本文抜粋:
========================================================================

安否がわからないのは嵩だけじゃないです。くらばあもママも蘭子メイコも生きてるか死んでるかわからない。そういう状況を作っておいて、NHK朝の連続テレビ小説『あんぱん』というドラマは、ヒロインから家族の存在を「剥ぎ取る」という作業をやってるんです。ここまで残酷な作劇が用いられたドラマはちょっと記憶にありません。
もう今田美桜も林田アナも、さすがに自分たちが何を読んでいるのかわかってるでしょう。戸田恵子も内心ブチ切れてるだろうな。というか、ブチ切れていてほしい。もう何もかもがまともじゃない。狂ってる。誰も息をしていない。
第84回、振り返りましょう。
それでもまさかラブコメになるとは
前半はまだ、緊迫感だけはあったんですよね。地震から2日たって、ようやく大阪とは電信がつながったという。ようとして知れない高知の様子を見に行くために、のぶと鉄子は駆け出そうとする。
あのー、疑問なんですけど、代議士でも連絡が取れないような西日本の状況を、当時の新聞はどうやって記事にしてたんですかね。写真も載ってたみたいだけど、通信衛星? Starlink? 実際に震災翌日、1946年12月22日の朝日新聞の一面の画像がネットにあったので見てみたら、【大阪発】とか【和歌山発】とか書いてました。記事には高知の様子もあって、「死者何名」「行方不明何名」「全壊何戸」「半壊何戸」って、かなり詳細な数字が掲載されています。少なくとも史実ベースでは報道は機能しているし、のぶたちの情報源も新聞だから、劇中でも機能しているとされている。
じゃあなんで鉄子に情報が入ってこないのか。鉄子はなんで情報収集を秘書任せにしてるのか。そして秘書が鉄子たちの高知入りを阻止する理由もよくわかりません。
自分は20年前の関東大震災の被災者で、3日間火災が続いた。黒い煙が不気味だった。「被災地は危険だ」から行くなと言っている。
「どうか、冷静になってください」
これで納得する鉄子さん、黒い煙の不気味さがよっぽど怖かったのでしょうか。火災が続いているかどうかは新聞に載っているよ。このあたりで、今日の「代議士ごっこ」はずいぶん「ごっこ感」が強いな、キッザニアだなという印象は受けていたんですよね。原稿なので落ち着いて書いてますけど、もうイライラしてしょうがなかった。
クリスマス、それは奇跡の夜ですから
冷静になった鉄子が何をしたのか知りませんが、のぶは昼間から家に帰ったようです。「孤児に話を聞く」以外、ホントに何にも仕事がないのね。それであんないいお洋服を新調できるくらいお給料もらってるのね、いい御身分ね。家の近所のガード下では、屋台の焚き火が黒い煙を上げています。それを見つめるのぶ、何を考えているのかはわかりません。まさか「嵩も今、こんな黒い煙を見つめているのかしら……」とか思ってんのかな。

========================================================================

記録抜粋:
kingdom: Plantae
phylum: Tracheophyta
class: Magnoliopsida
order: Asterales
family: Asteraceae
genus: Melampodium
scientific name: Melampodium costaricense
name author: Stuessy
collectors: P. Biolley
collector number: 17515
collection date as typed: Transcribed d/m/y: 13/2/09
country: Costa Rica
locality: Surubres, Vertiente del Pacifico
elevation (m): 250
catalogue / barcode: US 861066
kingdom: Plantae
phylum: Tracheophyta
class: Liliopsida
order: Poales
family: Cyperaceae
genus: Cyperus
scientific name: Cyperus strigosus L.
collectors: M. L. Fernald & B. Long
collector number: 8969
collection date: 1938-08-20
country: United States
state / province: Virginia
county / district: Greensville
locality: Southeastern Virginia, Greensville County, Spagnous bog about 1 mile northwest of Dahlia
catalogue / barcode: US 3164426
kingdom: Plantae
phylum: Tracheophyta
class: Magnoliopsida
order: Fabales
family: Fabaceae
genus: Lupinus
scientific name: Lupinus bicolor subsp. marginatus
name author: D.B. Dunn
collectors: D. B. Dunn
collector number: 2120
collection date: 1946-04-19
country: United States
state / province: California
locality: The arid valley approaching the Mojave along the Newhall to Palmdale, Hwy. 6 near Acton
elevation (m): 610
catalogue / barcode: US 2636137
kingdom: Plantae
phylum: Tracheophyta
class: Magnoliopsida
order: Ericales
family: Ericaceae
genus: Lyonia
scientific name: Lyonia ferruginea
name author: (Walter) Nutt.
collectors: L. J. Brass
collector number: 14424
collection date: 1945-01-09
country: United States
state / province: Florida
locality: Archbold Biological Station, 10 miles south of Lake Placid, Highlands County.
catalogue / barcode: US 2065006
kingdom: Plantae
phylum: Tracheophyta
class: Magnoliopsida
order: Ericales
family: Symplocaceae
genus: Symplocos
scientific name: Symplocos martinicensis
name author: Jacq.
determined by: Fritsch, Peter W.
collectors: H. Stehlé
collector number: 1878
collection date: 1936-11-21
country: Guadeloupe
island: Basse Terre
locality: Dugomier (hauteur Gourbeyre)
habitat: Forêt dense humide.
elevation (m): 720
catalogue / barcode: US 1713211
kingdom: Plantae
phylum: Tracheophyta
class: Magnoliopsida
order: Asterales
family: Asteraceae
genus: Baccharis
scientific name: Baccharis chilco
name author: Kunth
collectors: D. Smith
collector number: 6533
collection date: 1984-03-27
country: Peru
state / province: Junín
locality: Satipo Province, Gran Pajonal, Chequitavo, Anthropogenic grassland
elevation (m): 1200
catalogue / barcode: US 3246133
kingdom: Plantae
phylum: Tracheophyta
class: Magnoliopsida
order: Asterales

========================================================================

課題 A:
次の(i)〜(iii)の記述は、『あんぱん』第84回の評の内容と一致するか。それぞれ「はい」か「いいえ」で答え、判断の根拠となる本文の言葉をそのまま引用しなさい。
(i) 震災翌日の朝日新聞の一面には、高知の被害について詳しい数字が載っていた。
(ii) 大阪と電信がつながったのは、地震の翌日である。
(iii) のぶは夜になってから家に帰った。
課題 B: 『あんぱん』第84回の評から、「これで納得する鉄子さん、黒い」で始まり「ら……」とか思ってんのかな。」まで続く部分を、一字も変えずに書き写しなさい。
課題 C: 『あんぱん』第84回の評を、最後の文のあとから書き継ぎなさい。

解答例 A:
(i) はい。『記事には高知の様子もあって、「死者何名」「行方不明何名」「全壊何戸」「半壊何戸」って、かなり詳細な数字が掲載されています。』
(ii) いいえ。「地震から2日たって、ようやく大阪とは電信がつながったという。」
(iii) いいえ。「のぶは昼間から家に帰ったようです。」

解答例 B:
これで納得する鉄子さん、黒い煙の不気味さがよっぽど怖かったのでしょうか。火災が続いているかどうかは新聞に載っているよ。このあたりで、今日の「代議士ごっこ」はずいぶん「ごっこ感」が強いな、キッザニアだなという印象は受けていたんですよね。原稿なので落ち着いて書いてますけど、もうイライラしてしょうがなかった。
クリスマス、それは奇跡の夜ですから
冷静になった鉄子が何をしたのか知りませんが、のぶは昼間から家に帰ったようです。「孤児に話を聞く」以外、ホントに何にも仕事がないのね。それであんないいお洋服を新調できるくらいお給料もらってるのね、いい御身分ね。家の近所のガード下では、屋台の焚き火が黒い煙を上げています。それを見つめるのぶ、何を考えているのかはわかりません。まさか「嵩も今、こんな黒い煙を見つめているのかしら……」とか思ってんのかな。

解答例 C:
それはそれとして、幼なじみのたっすいボーイへの本当の気持ちに気付くにはいい日なのかもしれませんね。地震から2日後、もう明日はクリスマスイブです。八木ちゃんからの「あいつは死にはしないよ」というセリフは、何よりのプレゼントだったかもしれません。
だけど八木ちゃん、あんた何を言ってるの。
「大陸の駐屯地にいたとき、あいつは何度も死にかけてるんだ」
飢えて死にかけてたのは嵩だけじゃないよね。あんたも補給を断たれてたよね。コンタなんて頭おかしくなっちゃったよね。
中隊全員餓死寸前、補給が間に合ってどうにか生き残った。それをなんで、八木ちゃんは他人事のように語っているのか。妖精だから腹が減らないということか。マラリアにもかかったそうですけど、「もうあいつはダメだとみんな思った」ってことは、嵩だけ単独感染ですか? どういう状況?
「嵩、そんなに大変な思いをして帰ってきたがですね」
のぶさんあなた、戦争をどんなもんだと思ってたわけ? こいつホントに自分のことしか考えてねーのな。このセリフで、復員した嵩と再会した際に、のぶが一切喜んだり泣いたりしなかった理由がわかりましたね。本当に、マジで相手のことなんて何にも考えない、想像すらしない人間だということです。だからあの場でも「教師辞めた」とか急に自分語りを始めたし、センチメンタルな自己憐憫に浸るだけだったわけだ。
そういう人間が、「失いそうになって初めて大切さに気付いた」という流れなんだけど、これも逆説的に、嵩が戦地に行ったときには「失わないと思っていた」ということになってしまう。「戦争=わりと高確率で死ぬかも」という想像ができていなかった。そういう認識の甘さと、そんな認識だったにもかかわらず偉そうに戦争責任を感じて教師を辞めるという判断のクソさと、もうのぶという人が何かしゃべるたびに、物語が進むたびにこいつの浅はかさばかりが積み重なっていくという地獄の展開です。今田美桜、さすがにもう自分がどんな人間を演じているか、わかってきてるよな。つらいよな。がんば。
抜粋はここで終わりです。